An dem Tag als ich meinen Rückhalt, meinen Anker, meinen sicheren Hafen verloren habe, ich glaube von da an war klar, dass ich mich früher oder später nicht mehr wiederfinde und mich auf der Suche nach etwas befinde, was ich schon längst verloren hatte. Ich bin der Meinung, dass es schwierig ist im Leben einen Seelen verwandten zu finden! Doch ihn schon von Geburt an zu haben und dann nach 17 Jahren des Zusammenseins wieder aufgeben zu müssen, dass raubt einem die Hoffnung der naiven Vorstellung zu unterliegen, dass es irgendwann noch mal so sein könnte.

Und ich sollte recht behalten, im letzten Jahr habe ich mir und meinen geliebten Menschen viel angetan, in dem ich versucht habe mich systematisch selbst zu verletzten, weil ich mich schuldig fühlte...die schwarzen Sachen waren nur ein Anfang, der mich dazu gebracht hat mich selbst zu zerstören.

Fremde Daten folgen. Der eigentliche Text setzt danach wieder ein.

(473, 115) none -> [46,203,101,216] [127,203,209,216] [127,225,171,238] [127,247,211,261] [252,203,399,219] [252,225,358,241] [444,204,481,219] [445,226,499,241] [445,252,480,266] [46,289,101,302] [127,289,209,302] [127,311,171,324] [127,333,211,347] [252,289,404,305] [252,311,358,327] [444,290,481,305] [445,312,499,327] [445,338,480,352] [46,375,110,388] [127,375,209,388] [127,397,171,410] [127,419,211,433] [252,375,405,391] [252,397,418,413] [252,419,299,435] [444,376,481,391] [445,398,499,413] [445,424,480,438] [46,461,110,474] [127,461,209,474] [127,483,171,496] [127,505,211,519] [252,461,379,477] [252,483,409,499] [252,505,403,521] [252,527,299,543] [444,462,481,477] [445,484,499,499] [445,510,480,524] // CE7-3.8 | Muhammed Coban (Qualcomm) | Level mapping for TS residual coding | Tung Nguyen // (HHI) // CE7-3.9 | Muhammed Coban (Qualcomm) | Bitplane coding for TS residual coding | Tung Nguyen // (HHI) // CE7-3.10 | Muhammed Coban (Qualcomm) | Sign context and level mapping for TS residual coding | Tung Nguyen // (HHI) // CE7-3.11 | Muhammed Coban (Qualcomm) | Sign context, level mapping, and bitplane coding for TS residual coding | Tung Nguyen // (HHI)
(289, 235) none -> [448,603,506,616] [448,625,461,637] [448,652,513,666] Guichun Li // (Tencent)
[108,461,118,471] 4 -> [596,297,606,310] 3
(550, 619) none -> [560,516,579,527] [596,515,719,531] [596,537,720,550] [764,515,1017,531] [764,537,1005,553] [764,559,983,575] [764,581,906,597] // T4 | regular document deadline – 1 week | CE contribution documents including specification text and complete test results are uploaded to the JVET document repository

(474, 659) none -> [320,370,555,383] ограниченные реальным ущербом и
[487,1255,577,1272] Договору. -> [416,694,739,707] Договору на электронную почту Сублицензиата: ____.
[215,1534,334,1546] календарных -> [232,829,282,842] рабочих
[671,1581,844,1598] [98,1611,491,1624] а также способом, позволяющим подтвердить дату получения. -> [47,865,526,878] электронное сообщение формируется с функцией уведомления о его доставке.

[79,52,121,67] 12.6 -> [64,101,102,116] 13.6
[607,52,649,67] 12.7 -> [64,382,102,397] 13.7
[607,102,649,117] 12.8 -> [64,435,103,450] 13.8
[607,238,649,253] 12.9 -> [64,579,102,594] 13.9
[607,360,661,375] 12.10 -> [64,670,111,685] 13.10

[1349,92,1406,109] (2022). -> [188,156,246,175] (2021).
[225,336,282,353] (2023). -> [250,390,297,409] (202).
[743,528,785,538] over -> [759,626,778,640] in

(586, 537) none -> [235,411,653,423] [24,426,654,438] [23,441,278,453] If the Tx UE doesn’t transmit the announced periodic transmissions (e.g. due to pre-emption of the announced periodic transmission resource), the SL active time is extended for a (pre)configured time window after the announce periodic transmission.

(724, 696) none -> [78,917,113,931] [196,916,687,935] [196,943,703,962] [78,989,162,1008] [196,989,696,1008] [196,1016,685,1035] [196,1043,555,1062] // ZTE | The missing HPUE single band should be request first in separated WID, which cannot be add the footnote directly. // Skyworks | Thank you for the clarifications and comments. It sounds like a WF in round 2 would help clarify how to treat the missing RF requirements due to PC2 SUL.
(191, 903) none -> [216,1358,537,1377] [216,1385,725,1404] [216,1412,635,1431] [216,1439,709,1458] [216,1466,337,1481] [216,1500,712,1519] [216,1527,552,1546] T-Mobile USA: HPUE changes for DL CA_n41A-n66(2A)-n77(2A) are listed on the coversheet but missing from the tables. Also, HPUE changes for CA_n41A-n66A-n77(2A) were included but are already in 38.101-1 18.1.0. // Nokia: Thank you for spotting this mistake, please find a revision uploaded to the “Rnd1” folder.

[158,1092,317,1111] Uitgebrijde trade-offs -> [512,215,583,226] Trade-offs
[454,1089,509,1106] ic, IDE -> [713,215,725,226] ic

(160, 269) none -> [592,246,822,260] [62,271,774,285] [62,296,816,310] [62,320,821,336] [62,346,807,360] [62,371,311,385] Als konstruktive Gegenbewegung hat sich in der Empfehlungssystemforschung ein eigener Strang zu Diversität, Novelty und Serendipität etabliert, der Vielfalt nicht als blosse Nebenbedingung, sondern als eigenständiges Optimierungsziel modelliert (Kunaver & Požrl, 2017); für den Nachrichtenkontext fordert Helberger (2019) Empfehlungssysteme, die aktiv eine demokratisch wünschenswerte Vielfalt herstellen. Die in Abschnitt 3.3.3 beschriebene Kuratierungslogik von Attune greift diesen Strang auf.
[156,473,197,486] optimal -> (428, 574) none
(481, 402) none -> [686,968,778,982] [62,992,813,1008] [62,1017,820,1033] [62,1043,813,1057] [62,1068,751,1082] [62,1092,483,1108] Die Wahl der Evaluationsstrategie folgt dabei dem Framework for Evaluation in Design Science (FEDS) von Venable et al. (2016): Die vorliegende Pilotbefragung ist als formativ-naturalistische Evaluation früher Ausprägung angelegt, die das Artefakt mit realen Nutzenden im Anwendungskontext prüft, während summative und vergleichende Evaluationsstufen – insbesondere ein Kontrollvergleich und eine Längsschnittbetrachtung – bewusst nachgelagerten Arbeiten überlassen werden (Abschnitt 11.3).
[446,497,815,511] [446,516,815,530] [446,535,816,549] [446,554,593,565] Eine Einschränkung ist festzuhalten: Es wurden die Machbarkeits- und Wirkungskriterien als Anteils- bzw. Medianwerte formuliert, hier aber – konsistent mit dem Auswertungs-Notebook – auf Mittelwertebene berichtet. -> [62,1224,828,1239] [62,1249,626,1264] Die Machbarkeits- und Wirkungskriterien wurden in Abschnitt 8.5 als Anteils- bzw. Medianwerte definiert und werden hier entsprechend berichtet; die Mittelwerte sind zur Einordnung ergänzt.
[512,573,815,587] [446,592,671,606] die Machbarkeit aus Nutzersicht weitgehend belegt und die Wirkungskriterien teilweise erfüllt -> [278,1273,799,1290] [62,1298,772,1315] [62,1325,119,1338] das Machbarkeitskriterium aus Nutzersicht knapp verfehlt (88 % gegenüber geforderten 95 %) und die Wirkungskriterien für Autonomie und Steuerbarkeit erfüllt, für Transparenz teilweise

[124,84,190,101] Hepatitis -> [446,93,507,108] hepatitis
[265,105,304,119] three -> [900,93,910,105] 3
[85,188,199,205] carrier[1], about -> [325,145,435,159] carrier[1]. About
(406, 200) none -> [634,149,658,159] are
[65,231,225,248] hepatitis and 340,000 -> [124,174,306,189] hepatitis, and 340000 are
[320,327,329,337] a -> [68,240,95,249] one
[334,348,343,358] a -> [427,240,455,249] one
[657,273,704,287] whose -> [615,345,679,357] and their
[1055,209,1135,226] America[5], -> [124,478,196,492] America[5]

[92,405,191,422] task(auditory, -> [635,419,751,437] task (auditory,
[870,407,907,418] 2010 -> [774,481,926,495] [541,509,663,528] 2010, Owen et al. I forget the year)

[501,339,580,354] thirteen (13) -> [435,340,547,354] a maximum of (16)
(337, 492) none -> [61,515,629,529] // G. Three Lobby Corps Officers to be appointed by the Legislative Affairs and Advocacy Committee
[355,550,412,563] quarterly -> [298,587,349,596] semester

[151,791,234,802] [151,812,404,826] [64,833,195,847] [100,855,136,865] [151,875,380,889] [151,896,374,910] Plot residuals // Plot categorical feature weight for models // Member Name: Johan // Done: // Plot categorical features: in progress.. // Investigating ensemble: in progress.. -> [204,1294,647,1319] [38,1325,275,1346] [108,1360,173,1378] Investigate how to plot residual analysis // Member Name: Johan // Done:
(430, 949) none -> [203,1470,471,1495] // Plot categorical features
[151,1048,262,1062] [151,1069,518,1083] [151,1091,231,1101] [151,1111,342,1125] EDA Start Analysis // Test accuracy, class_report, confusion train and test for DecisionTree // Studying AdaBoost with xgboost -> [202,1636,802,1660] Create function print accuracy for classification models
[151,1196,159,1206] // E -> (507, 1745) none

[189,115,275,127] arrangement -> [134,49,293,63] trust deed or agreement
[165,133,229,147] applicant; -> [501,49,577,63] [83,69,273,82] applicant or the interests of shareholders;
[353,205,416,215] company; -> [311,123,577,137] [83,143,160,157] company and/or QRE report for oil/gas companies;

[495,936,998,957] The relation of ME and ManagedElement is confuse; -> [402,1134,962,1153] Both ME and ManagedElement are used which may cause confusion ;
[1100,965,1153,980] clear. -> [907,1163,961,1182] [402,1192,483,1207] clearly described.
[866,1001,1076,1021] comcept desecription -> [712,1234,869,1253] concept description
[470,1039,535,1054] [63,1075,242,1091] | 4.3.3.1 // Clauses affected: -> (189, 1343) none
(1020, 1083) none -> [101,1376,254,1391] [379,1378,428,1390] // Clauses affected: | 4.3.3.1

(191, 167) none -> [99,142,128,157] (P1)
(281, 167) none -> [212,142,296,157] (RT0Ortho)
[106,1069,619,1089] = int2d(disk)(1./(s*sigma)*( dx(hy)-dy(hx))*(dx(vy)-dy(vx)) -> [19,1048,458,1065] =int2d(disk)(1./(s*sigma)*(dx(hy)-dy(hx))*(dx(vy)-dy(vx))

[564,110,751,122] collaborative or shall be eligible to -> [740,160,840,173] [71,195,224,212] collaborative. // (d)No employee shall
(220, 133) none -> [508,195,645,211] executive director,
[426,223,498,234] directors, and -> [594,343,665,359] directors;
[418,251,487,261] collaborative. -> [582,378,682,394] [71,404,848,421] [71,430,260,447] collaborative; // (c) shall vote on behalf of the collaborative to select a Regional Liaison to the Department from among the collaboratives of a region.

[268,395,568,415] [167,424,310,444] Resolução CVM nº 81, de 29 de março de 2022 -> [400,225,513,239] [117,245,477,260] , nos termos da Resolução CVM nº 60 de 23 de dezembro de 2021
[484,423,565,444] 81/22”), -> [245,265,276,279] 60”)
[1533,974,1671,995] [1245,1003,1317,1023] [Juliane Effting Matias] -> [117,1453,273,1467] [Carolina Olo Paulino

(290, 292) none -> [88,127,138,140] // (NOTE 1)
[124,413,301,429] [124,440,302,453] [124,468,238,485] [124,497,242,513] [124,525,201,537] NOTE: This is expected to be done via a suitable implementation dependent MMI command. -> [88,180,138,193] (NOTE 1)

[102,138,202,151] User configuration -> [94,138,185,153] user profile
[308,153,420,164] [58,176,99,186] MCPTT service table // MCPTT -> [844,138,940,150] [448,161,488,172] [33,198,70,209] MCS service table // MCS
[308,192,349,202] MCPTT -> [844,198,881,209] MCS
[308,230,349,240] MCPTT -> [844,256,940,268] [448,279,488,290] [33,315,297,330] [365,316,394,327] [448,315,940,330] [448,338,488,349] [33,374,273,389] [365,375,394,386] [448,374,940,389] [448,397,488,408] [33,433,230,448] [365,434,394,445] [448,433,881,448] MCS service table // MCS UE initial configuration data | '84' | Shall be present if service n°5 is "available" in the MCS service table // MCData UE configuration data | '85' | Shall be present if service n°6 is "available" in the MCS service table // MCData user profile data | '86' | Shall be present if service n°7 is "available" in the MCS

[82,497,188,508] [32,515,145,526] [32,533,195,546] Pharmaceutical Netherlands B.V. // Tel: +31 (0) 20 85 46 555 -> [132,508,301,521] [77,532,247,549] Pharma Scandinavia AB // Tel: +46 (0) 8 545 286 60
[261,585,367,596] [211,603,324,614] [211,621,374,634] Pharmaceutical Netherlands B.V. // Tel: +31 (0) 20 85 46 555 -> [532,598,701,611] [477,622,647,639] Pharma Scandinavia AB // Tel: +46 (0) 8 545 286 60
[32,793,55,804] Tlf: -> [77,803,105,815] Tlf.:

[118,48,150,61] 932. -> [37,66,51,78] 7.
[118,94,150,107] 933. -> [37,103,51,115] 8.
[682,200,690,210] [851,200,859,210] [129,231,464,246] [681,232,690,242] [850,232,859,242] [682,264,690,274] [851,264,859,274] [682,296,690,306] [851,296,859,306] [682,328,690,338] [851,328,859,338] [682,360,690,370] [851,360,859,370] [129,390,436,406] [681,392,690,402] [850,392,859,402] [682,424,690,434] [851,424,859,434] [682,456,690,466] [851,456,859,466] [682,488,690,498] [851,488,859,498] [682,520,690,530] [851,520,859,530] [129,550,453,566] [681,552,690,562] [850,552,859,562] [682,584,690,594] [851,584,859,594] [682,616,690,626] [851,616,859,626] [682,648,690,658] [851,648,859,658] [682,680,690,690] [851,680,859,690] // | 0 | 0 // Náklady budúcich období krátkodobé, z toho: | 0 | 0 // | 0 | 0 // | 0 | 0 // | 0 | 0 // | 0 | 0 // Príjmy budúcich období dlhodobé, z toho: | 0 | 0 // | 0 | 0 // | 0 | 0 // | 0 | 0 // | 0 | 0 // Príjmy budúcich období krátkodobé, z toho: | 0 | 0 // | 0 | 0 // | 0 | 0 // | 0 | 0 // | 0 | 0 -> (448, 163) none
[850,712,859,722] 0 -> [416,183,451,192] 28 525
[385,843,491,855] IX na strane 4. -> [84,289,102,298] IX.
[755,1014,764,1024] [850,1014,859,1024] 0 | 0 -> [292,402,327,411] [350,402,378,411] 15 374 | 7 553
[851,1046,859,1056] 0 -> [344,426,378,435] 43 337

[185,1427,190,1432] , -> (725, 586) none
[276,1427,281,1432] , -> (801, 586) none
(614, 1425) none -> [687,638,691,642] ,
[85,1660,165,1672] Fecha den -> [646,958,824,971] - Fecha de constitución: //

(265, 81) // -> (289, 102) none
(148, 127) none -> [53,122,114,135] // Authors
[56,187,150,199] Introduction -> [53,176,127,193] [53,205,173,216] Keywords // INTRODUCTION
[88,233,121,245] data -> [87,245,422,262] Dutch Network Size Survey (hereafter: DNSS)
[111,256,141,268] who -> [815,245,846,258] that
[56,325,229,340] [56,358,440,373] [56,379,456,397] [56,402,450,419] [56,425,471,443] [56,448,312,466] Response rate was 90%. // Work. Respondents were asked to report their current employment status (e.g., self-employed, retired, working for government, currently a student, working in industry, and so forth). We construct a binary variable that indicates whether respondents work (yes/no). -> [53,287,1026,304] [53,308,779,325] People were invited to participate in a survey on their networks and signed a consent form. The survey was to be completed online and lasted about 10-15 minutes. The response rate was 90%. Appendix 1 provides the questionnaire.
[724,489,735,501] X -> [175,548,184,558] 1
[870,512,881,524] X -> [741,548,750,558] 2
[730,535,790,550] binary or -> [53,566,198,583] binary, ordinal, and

Warum ziehen Menschen nur schwarze Kleidung an? Ich habe nie darüber nachgedacht, jetzt weiß ich es. Um sich irgendwie zusammen zu halten, schwarz macht schlank, es gibt einem ein Stück Sicherheit sich nicht ganz verloren zu fühlen, bei sich zu bleiben und nicht in den weiten unseres Universums zu verflüchtigen. Mir hat es geholfen. Eine andere Möglichkeit ist, dass man sich für andere Unsichtbar machen möchte, aber die andere Sichtweise hat mir dazu verholfen mich meinem Problem zu stellen und daran zu arbeiten.

Seit einiger Zeit geht es mir übrigens wieder sehr gut und ich arbeite weiter an meiner Genesung.

Meine Mama war 18 als sie mich bekommen hat und ich sie war 17 Jahre ein Teil meines Lebens. Seit knapp 9 Jahren fehlt mir nun ein Stück von mir und ich habe noch nicht einmal gesehen, wie das Flugzeug in das World Trade Center geflogen ist, weil zu diesem Zeitpunkt mein eigens Haus zusammen gefallen ist. Vielleicht leihe ich mir mal den Film über das Worl Trade Center aus. Sie war 35 Jahre alt als sie einfach eingeschlafen ist und nicht mehr aufgewacht ist. Ich war froh, dass sie mir das Handwerkszeug mitgeben hat diese Leben zu meistern und mich ein Stück zu dem gemacht hat der ich heute bin.

Du fehlst mir!

Sonntag, 20. Juni 2010

Aufgeregt

Mein Name ist ElisaR und ich habe eine Persönlichkeitsstörung, habe nach 4 Jahren des wundervollen Nichtrauchens wi(e)der angefangen zu rauchen (Auslöser war wohl eine exzessive Nacht in der ich in Geistigerumnachtung einen neuen Akt der Selbstzerstörung gesucht habe) und leider unter der Wahnvorstellung, dass mein Bauch zu dick ist und kleine Tierchen meine Kleidung Nachts enger nähen (es könnte auch an dem täglichen Medi-Cocktail liege).

In erster Linie versuche ich um Moment mein Leben neu zu sortieren und dies gelingt mir zur Zeit sehr gut. Ich bin in freudiger Erwartung der nächsten Monate und hoffe diese zu überleben.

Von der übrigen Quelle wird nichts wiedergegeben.